7 Gedanken zu „Wie ein dicker Kürbis

  1. porno hin und kitsch her…. soviel weisheit liebe frau kitty. den satz mit den runden frauen, die auch mental runden…. den werde ich weiterleiten an die zwei freundinnen. und die siebenjährige forschungsarbeit zur zähigkeit…. ganz wunderbar.
    und herzlichen glückwunsch auch zum prallen leben.
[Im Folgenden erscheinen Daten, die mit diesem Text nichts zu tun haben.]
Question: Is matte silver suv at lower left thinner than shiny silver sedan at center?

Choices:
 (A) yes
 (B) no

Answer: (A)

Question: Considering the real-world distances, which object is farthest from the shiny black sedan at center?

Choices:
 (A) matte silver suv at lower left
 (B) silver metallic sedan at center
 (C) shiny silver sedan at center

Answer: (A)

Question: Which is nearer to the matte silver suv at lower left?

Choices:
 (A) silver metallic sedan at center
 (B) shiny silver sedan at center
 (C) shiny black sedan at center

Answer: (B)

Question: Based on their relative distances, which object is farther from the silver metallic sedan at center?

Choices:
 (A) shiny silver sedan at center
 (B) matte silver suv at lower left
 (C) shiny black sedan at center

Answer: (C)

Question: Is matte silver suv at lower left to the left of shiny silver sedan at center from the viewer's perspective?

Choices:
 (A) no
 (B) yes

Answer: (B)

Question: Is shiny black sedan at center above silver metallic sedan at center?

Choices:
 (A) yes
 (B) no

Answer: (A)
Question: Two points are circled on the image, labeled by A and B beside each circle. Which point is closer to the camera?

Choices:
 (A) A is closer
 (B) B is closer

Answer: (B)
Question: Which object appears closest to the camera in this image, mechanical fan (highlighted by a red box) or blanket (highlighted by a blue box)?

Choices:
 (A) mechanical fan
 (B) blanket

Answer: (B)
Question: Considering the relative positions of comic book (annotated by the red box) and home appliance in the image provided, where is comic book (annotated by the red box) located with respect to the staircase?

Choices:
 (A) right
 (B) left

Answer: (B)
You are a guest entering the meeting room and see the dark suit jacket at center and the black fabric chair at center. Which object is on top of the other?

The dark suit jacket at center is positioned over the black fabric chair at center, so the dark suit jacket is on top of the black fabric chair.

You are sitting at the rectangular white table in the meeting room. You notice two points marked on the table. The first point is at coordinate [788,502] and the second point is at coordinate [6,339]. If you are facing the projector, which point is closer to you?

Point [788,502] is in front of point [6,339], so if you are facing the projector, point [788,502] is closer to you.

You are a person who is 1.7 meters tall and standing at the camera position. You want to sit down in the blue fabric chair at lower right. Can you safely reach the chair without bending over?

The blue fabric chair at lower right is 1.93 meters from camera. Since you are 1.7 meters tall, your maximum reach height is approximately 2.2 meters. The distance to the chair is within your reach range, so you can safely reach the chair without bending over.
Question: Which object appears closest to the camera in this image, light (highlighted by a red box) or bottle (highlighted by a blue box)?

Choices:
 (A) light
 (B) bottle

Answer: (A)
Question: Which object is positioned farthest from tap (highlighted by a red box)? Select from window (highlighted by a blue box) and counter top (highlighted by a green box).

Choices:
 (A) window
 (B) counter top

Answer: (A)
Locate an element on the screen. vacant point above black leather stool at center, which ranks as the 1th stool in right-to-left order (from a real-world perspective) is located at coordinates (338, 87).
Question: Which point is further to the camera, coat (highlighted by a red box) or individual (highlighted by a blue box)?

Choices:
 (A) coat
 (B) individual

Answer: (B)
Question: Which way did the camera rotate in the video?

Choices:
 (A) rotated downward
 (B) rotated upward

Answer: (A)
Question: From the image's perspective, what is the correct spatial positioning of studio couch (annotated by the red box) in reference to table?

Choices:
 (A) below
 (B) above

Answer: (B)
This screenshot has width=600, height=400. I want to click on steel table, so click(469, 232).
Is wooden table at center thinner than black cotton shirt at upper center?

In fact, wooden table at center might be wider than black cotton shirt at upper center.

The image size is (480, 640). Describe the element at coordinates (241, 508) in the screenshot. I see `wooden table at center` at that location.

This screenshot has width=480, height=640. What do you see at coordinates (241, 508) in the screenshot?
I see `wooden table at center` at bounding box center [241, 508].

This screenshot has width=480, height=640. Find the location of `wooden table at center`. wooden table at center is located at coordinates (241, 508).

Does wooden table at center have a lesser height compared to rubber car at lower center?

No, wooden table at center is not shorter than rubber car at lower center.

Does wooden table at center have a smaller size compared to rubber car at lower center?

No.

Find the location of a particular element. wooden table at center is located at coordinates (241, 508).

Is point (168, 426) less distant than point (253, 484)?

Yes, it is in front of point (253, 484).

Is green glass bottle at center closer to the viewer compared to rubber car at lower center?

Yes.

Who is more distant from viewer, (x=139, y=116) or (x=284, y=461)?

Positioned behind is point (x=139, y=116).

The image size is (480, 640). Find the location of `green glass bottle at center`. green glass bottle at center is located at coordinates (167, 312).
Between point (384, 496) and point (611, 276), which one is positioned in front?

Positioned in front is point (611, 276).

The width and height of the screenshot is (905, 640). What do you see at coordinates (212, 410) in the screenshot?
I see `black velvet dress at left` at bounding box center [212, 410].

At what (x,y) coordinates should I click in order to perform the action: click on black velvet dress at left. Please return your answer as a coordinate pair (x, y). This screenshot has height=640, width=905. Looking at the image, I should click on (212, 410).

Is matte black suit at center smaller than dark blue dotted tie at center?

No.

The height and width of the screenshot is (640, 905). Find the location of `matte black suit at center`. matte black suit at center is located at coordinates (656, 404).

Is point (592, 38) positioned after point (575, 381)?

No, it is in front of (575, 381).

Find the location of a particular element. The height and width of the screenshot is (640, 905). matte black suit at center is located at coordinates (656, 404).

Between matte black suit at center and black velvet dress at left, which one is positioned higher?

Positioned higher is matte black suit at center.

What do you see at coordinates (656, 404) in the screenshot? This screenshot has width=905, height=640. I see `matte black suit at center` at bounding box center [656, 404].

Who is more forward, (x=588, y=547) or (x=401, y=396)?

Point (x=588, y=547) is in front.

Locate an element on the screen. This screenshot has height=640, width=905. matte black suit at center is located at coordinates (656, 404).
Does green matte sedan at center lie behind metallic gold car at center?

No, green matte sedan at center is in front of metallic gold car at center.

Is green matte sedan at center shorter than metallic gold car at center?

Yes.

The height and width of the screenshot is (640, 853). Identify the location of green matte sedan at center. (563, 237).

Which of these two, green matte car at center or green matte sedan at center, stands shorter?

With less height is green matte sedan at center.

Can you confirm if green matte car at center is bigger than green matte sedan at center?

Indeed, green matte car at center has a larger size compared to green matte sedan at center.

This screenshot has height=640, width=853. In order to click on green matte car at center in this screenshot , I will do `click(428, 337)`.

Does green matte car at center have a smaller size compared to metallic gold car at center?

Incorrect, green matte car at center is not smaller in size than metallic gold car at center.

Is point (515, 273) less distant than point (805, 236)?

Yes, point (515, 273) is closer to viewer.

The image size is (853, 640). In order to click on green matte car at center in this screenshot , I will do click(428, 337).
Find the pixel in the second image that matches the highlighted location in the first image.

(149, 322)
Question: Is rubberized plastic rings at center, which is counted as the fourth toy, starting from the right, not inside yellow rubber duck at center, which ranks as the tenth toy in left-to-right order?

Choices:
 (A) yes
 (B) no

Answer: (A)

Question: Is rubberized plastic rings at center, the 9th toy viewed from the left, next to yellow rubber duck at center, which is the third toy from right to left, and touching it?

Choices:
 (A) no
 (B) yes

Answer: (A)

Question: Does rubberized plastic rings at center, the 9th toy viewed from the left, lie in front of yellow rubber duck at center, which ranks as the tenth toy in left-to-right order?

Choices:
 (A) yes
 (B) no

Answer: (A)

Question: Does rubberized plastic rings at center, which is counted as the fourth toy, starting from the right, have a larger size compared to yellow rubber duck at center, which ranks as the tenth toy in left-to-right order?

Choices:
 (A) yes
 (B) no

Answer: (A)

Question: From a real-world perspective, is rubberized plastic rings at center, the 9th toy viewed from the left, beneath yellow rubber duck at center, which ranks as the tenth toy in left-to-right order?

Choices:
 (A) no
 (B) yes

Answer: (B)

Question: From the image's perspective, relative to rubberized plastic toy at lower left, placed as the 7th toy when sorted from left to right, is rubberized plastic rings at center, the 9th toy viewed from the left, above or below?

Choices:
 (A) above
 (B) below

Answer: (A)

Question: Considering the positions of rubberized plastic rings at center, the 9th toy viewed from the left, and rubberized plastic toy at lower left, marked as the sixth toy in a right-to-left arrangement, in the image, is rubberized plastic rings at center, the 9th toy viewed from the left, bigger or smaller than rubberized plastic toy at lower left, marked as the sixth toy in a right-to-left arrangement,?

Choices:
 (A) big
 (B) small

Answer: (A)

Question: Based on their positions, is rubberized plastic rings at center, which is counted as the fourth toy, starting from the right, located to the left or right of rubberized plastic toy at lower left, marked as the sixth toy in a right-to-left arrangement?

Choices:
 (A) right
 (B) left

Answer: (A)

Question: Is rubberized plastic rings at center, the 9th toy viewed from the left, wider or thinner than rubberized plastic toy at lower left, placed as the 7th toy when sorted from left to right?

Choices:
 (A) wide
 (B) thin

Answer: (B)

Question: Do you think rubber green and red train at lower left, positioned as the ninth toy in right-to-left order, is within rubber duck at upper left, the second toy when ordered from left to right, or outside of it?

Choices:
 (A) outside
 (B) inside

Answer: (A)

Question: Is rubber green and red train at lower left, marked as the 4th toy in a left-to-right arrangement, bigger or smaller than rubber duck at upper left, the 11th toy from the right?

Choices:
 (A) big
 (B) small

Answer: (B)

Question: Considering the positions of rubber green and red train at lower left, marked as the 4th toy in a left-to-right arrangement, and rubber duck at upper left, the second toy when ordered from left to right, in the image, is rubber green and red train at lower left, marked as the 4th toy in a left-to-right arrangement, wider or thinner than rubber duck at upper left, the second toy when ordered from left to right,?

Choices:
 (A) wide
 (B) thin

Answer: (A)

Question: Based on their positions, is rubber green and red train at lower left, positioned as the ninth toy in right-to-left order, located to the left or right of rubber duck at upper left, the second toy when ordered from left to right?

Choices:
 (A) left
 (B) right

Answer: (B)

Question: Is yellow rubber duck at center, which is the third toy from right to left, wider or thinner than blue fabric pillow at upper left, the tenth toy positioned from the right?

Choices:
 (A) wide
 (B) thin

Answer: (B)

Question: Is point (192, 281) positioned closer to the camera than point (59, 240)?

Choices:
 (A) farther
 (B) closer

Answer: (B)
  2. früher [opa erzählt vom krieg] hätte ich wahrscheinlich geschrieben: „das volk will porno!“.

    heute kann ich mich nicht mal mehr ansatzweise erinnern, wann ich in einem pornografischen text nicht spätestens nach dem zweiten satz ausgestigen bin. auch so ein kolateralschaden des internets.

    sechs monate liebesklausur hört sich aber trotzdem gut an. das hat sowas leichtes. tischtennis halt …

  3. Und wenn sie wieder mal in einer aufregenden Herzensangelegenheit stecken, lassen Sie sich sagen: Es muß leicht gehen.

    Das predige ich seit Jahren… aber das funktioniert leider nur in den ganz seltenen Glücksfällen, wo es einfach perfekt „passt“ – von daher: Weiter so, das klingt super.

  4. REPLY:
    ach, wenn nach der siebenjährigen Forschungsarbeit wenigstens ei Dr. vor meinem Namen stehen würde. Wie immer war das unbezahlte Frauenarbeit.

  5. REPLY:
    Tscha, ich bin halt keine Romantikerin und auch keine sauber gespülte Hausfrau.